Je me souviens très bien de l’année 2015. C’est à ce moment-là que j’ai découvert l’agilité. En réalité, je cherchais juste la définition du mot itération, et je suis tombé dans un univers qui m’a profondément parlé. J’ai cru, au départ, que je découvrais quelque chose de nouveau. Et c’était vrai, en partie. Mais ce que j’ai compris bien plus tard, c’est que les outils que je commençais à mettre en place dans ma salle de classe n’étaient pas seulement agiles… Ils étaient issus du Toyota Production System.

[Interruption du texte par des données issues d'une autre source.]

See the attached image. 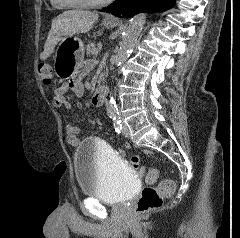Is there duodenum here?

À ce moment-là, je ne faisais pas encore la différence. Je pensais simplement m’inspirer de pratiques efficaces, d’idées concrètes pour mieux organiser ma pédagogie. Et pourtant, dans les faits, j’étais déjà en train d’appliquer les grands principes du TPS.

Ma salle de classe, je l’ai peu à peu transformée. Pas pour la rendre plus “jolie” ou plus “moderne”, mais pour qu’elle fonctionne mieux. J’ai cherché à éliminer les pertes de temps, à réduire les déplacements inutiles, à rendre l’information visible. Sans le savoir, j’étais déjà dans une démarche lean. Par exemple, j’ai demandé aux élèves d’utiliser un petit cahier, au format A5, au lieu d’un grand. Cela me permettait de diviser par deux les photocopies et de faire des économies, tout en conservant une grande lisibilité.

J’ai aussi commencé à former des groupes d’élèves. Pas pour faire du “travail de groupe” au sens classique, mais pour qu’ils s’entraident réellement, de manière efficace et fluide. Là encore, j’avais vu sur Internet que dans le Toyota Production System, on ne laisse pas quelqu’un seul face à un problème : on collabore, on soutient, on partage les standards. L’entraide n’est pas un bonus, c’est une structure.

C’est à ce moment-là aussi que j’ai utilisé, pour la toute première fois, le kanban. Je l’avais disposé sur le tableau, et il servait à tous les groupes. C’était simple, visuel, très intuitif mais pas vraiment pratique. Cela permettait à chaque élève de savoir ce qu’il avait à faire, ce que le groupe avait déjà accompli, et ce qui restait à faire. Là encore, je ne savais pas que ce mot venait du TPS. Mais je voyais bien que cet outil créait une dynamique. Il rendait le travail plus fluide, plus cohérent, plus responsabilisant.

Et c’est également à ce moment-là que j’ai découvert la roue de Deming. Le fameux cycle PDCA : Plan – Do – Check – Act. Cette logique d’amélioration continue a été pour moi une vraie révélation. Je l’ai tout de suite reliée à ce que je faisais déjà dans ma classe : planifier une activité, la mettre en œuvre, observer ce qui fonctionne ou non, puis ajuster. Cela venait donner un cadre clair à ce que je pratiquais de façon intuitive, et cela m’a permis de mieux accompagner mes élèves dans une logique de progrès.

Roue de Deming – PDCA

Franchement, quand j’y repense, c’était vraiment très compliqué, j’ai fait énormément de tâtonnements et d’erreurs. 

Aujourd’hui, je comprends que cette manière de faire n’était pas seulement intuitive. Elle répondait à une logique systémique : celle du TPS. L’agilité m’a permis d’ouvrir la porte, mais c’est le Toyota Production System qui, sans que je le sache, m’avait déjà guidé.

Aujourd’hui, je crois que je fais bien plus du lean que de l’agilité. Mais pour moi les deux sont intimement liés. 

C’est une révélation qui m’a permis d’aller plus loin. En comprenant d’où viennent ces outils, on comprend aussi comment mieux les adapter. On cesse de copier, on commence à comprendre. Et quand on comprend, alors on peut créer.